Posted By Administration, Thursday, October 17, 2019

Unclaimed property compliance often begins with the accounts receivable department. Regardless of a company’s industry, AR is a common source of potential unclaimed property via credit memos, overpayments, duplicate payments, customer account adjustments, unidentified remittances, accounting errors, promotional credits and discounts, product returns and write-offs. 

 

AR departments can reduce their unclaimed property risk by implementing several best practices.

 

Establish written policies and procedures to ensure that unclaimed credit balances are addressed on a regular basis.

 

Ensure that account receivable duties are segregated to discourage fraudulent activity. No single individual should have control over adding a customer plus the ability to generate credit memos. This reduces opportunities for an employee to create a fictitious customer and issue a credit to that person. 

“It is important to monitor employees’ roles, understand what each role has the ability and access to do, and make sure that there is not crossover that might lead to bad actions,” said Colleen D’Eramo, corporate service specialist with Owens Corning, during a recent UPPO webinar.

 

Update last activity dates to accurately reflect current activity. Maintaining an ongoing relationship with a customer reduces the likelihood of an account becoming dormant. Recording accurate last activity dates is necessary to flag accounts at risk of generating unclaimed property and demonstrates proof of ongoing relationships with customers in the event of an audit. 

 

Follow up on credit balances as they are created. Contact customers to ask whether they want the credit offset against the next billing cycle or refunded via a check. 
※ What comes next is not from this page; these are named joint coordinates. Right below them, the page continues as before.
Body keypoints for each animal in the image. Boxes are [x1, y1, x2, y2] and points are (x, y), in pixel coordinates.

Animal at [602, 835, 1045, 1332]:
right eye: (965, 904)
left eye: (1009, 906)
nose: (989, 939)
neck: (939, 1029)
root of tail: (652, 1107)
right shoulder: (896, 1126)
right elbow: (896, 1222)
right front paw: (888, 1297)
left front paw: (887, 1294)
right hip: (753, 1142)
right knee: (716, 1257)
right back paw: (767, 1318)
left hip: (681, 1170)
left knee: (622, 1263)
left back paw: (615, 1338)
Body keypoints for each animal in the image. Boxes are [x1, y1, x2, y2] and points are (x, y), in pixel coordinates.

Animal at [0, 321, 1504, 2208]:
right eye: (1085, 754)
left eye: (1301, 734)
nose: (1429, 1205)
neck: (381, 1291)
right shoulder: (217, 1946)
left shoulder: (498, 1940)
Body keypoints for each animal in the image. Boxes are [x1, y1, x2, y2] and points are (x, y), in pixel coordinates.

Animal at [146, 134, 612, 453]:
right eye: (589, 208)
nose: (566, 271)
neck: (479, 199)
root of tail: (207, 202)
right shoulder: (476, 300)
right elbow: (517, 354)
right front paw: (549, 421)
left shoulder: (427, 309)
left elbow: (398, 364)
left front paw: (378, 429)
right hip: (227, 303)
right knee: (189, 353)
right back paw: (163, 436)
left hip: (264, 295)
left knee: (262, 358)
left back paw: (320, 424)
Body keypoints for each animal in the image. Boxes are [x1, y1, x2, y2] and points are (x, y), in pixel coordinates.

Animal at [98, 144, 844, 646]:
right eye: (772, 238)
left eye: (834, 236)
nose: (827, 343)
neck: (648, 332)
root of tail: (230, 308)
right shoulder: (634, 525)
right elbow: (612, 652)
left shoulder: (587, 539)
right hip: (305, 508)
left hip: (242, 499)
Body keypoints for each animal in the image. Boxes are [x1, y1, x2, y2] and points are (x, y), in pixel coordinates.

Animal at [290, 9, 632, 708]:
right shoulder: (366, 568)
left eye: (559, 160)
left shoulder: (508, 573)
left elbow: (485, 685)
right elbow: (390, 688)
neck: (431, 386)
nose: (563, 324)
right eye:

“Customers are busy with their day-to-day operations, and credits can be easily forgotten,” said D’Eramo. “If you’re waiting for them to contact you about the credit, it may not happen. The longer credits linger, the more challenging it can be to take care of them because of changing roles and difficulty tracking down the transaction history.”

Include credit balances on all invoices. This practice reminds customers of credits they may otherwise forget and helps demonstrate you are making customers aware of their credit balances in the event of an audit. 

 

Establish a procedure to automatically generate correspondence with customers with outstanding credit balances. Routinely generating a report that flags customers with credit balances of two years or longer, for example, can help you reach out before accounts have to be reported as unclaimed.

 

Include outstanding credit balances in standard due diligence communications. Much like including balances on invoices, this procedure reminds customers of their credits so they can be applied or refunded rather than reported as unclaimed.

 

Implementing these procedures, AR departments have less liability to worry about as accounts age. The goal is to reduce the amount of time credits remain on the books and, ultimately, eliminating the need to consider them for unclaimed property reporting.